Dr. Moton of Tuskegee Institute studied the progress of his fellow blacks in America for many years, including the Coolidge Era, and he found conditions to be moving steadily toward voluntary desegregation as well as political and economic opportunity. Freedom and equality were marching hand in hand decades before federal involvement. He observed that in sixty years since emancipation, blacks owned 22 million acres of land across the country, 600,000 homeowners (a figure which would rise throughout the remainder of the decade) and ownership of 45,000 church buildings. Blacks owned and operated over 50,000 businesses with a combined capital value of more than $150 million ($2.1 million today), including banks and other “white collar” work. There were over 60,000 in professional fields, 44,000 school teachers and 400 newspaper and media publications operated by blacks. Literacy had dropped twenty percent and would continue to improve with “Coolidge Prosperity.”

Moton would summarize, “Still the Negro race is only in the infancy of its development, so that, if anything in its history could justify the sacrifice that has been made, it is this: that a race that has exhibited such wonderful capacities for advancement should have the restrictions of bondage removed and be given the opportunity in freedom to develop its powers to the utmost, not only for itself, but for the nation and for humanity. Any race that could produce a Frederick Douglass in the midst of slavery, and a Booker Washington in the aftermath of reconstruction has a just claim to the fullest opportunity for developments.”

Writing to Dr. Moton in August 1924, Calvin Coolidge would enthusiastically commend the tangible progress made over so short a timeframe, “My dear Dr. Moton…Only a few weeks ago, I had the pleasure, at the Commencement of Howard University, of reviewing briefly and inadequately the material evidences of the progress of the coloured people…I wish to tell you of the deep impression that was made upon me by my studies of the Negro race’s achievements. In the accumulation of wealth, establishment of material independence, and the assumption of a full and honorable part in the economic life of the nation, it may fairly be said that the coloured people themselves have already substantially solved these phases of their problem. If they will but go forward along the lines of their progress in recent decades, and under such leadership as your own and many others among their excellent organizations are affording, their future will be well cared for.”
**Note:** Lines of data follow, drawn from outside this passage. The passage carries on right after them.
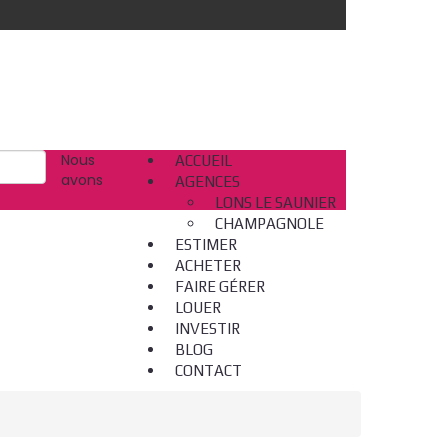
Nous
ACCUEIL
avons
AGENCES
LONS LE SAUNIER
CHAMPAGNOLE
ESTIMER
ACHETER
FAIRE GÉRER
LOUER
INVESTIR
BLOG
CONTACT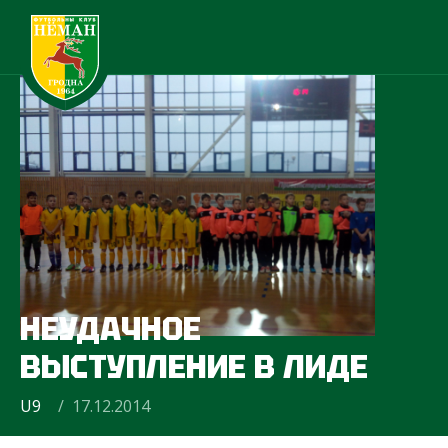
НЕУДАЧНОЕ
ВЫСТУПЛЕНИЕ В ЛИДЕ
U9
/ 17.12.2014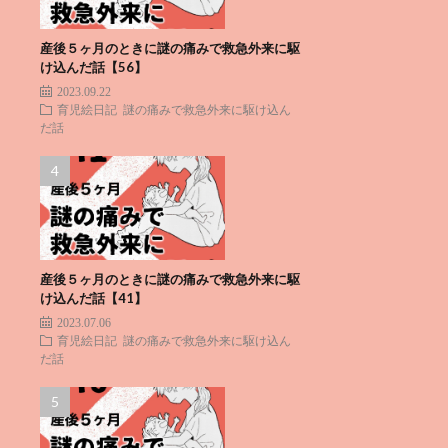
産後５ヶ月のときに謎の痛みで救急外来に駆
け込んだ話【56】
2023.09.22
育児絵日記
謎の痛みで救急外来に駆け込ん
だ話
産後５ヶ月のときに謎の痛みで救急外来に駆
け込んだ話【41】
2023.07.06
育児絵日記
謎の痛みで救急外来に駆け込ん
だ話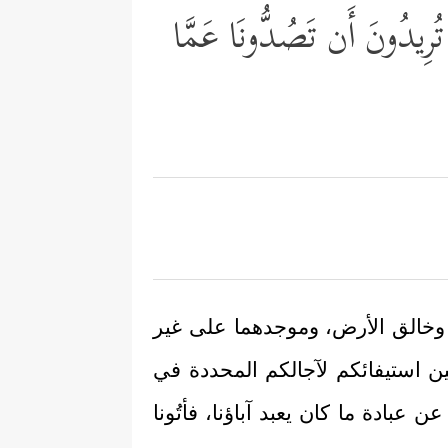
َا تُرِیدُونَ أَن تَصُدُّونَا عَمَّا
ت وخالق الأرض، وموجدهما على غير
ن استيفائكم لآجالكم المحددة في
 عبادة ما كان يعبد آباؤنا، فأتُونا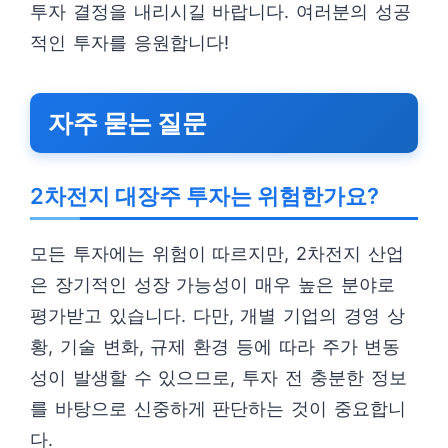
투자 결정을 내리시길 바랍니다. 여러분의 성공
적인 투자를 응원합니다!
자주 묻는 질문
2차전지 대장주 투자는 위험한가요?
모든 투자에는 위험이 따르지만, 2차전지 산업
은 장기적인 성장 가능성이 매우 높은 분야로
평가받고 있습니다. 다만, 개별 기업의 경영 상
황, 기술 변화, 규제 환경 등에 따라 주가 변동
성이 발생할 수 있으므로, 투자 전 충분한 정보
를 바탕으로 신중하게 판단하는 것이 중요합니
다.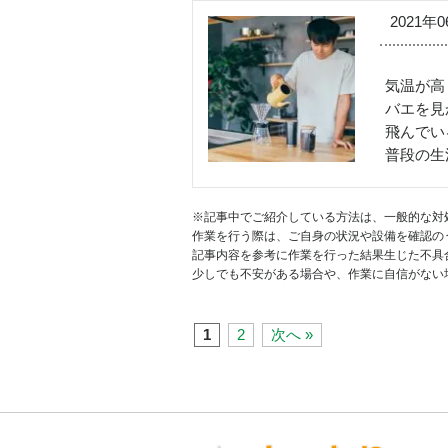
2021年
気温が高
バエを見
飛んでい
普段の生
※記事中でご紹介している方法は、一般的な対
作業を行う際は、ご自身の状況や設備を確認の
記事内容を参考に作業を行った結果生じた不具
少しでも不安がある場合や、作業に自信がない
1
2
次へ »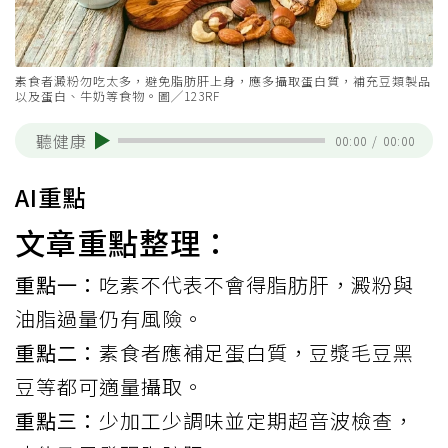
素食者澱粉勿吃太多，避免脂肪肝上身，應多攝取蛋白質，補充豆類製品
以及蛋白、牛奶等食物。圖╱123RF
聽健康
00:00
/
00:00
AI重點
文章重點整理：
重點一：
吃素不代表不會得脂肪肝，澱粉與
油脂過量仍有風險。
重點二：
素食者應補足蛋白質，豆漿毛豆黑
豆等都可適量攝取。
重點三：
少加工少調味並定期超音波檢查，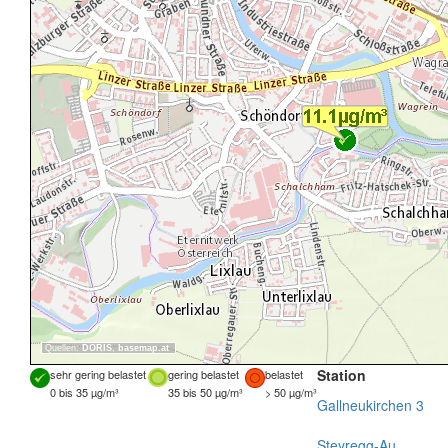
Quellen:
DORIS
,
basemap.at
Station
sehr gering belastet
gering belastet
belastet
0 bis 35 µg/m³
35 bis 50 µg/m³
> 50 µg/m³
Gallneukirchen 3
Steyregg-Au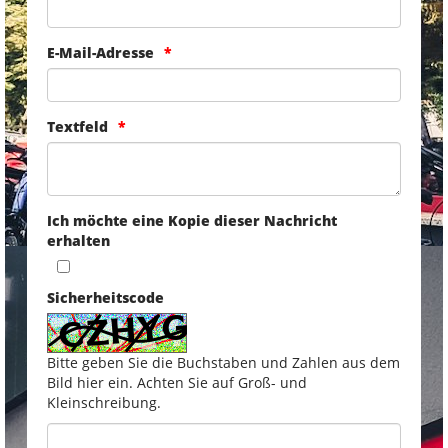
E-Mail-Adresse
Textfeld
Ich möchte eine Kopie dieser Nachricht
erhalten
Sicherheitscode
Bitte geben Sie die Buchstaben und Zahlen aus dem
Bild hier ein. Achten Sie auf Groß- und
Kleinschreibung.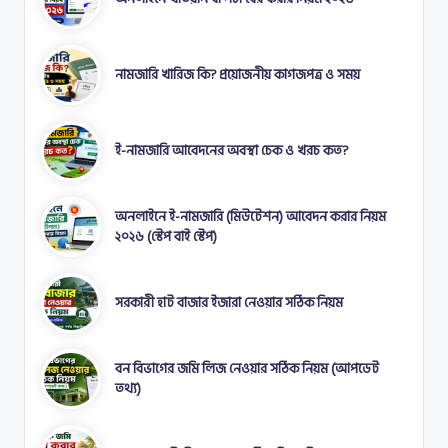
নামজারি খারিজ কি? প্রয়োজনীয় কাগজপত্র ও সময়
ই-নামজারি আবেদনের অবস্থা চেক ও খরচ কত?
অনলাইনে ই-নামজারি (মিউটেশন) আবেদন করার নিয়ম
২০২৬ (স্টেপ বাই স্টেপ)
সরকারী হাট বাজার ইজারা নেওয়ার সঠিক নিয়ম
বন বিভাগের জমি লিজ নেওয়ার সঠিক নিয়ম (আপডেট
তথ্য)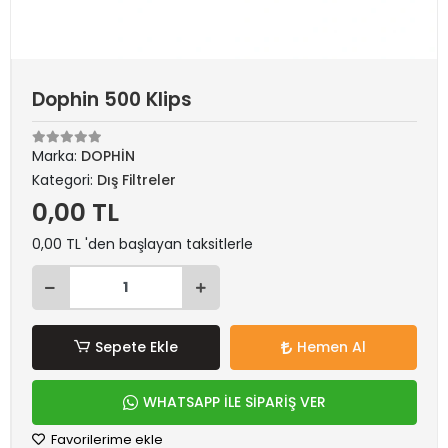
Dophin 500 Klips
Marka:
DOPHİN
Kategori:
Dış Filtreler
0,00 TL
0,00 TL 'den başlayan taksitlerle
Sepete Ekle
Hemen Al
WHATSAPP İLE SİPARİŞ VER
Favorilerime ekle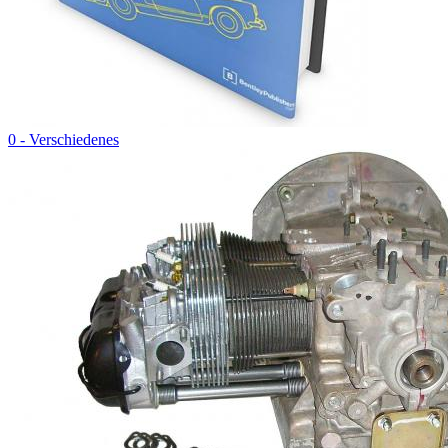
0 - Verschiedenes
We mark the fiftieth anniversary of Dr. King’s speech on steps of the Lincoln Memorial, echoing not only the actions of Dr. Moton, who spoke there in 1922, but the faith in America to hold true to its founding ideals. It was not government to do for us, it was not the solution to give place to either despair or perpetual animosity, it was for us to return to the foundation already laid by the Framers. It is a testament to America’s virtue that Moton and King conclude their speeches with mirroring themes. America is not the problem, its ideals furnish the solution and give a conscience for fairness and justice. By aspiring to those ideals, we renew our pride as American citizens, that “fair and goodly land,” as Moton calls it. As Moton, King and Coolidge looked out over the problems and possibilities of living together a united people, they each saw the answer not in advertising the services of government to fix the human heart, not in fueling class and racial inequities but in appealing to be better than we have been by reclaiming “a dream deeply rooted in the American dream.” A dream that traces back to a shared Creator who sees beyond the externals and non-essentials to the individual’s character and soul. That dream, championed by the Founders and commended by King, Moton and Coolidge point us not to the halls of Washington for answers but to our own love for our neighbor.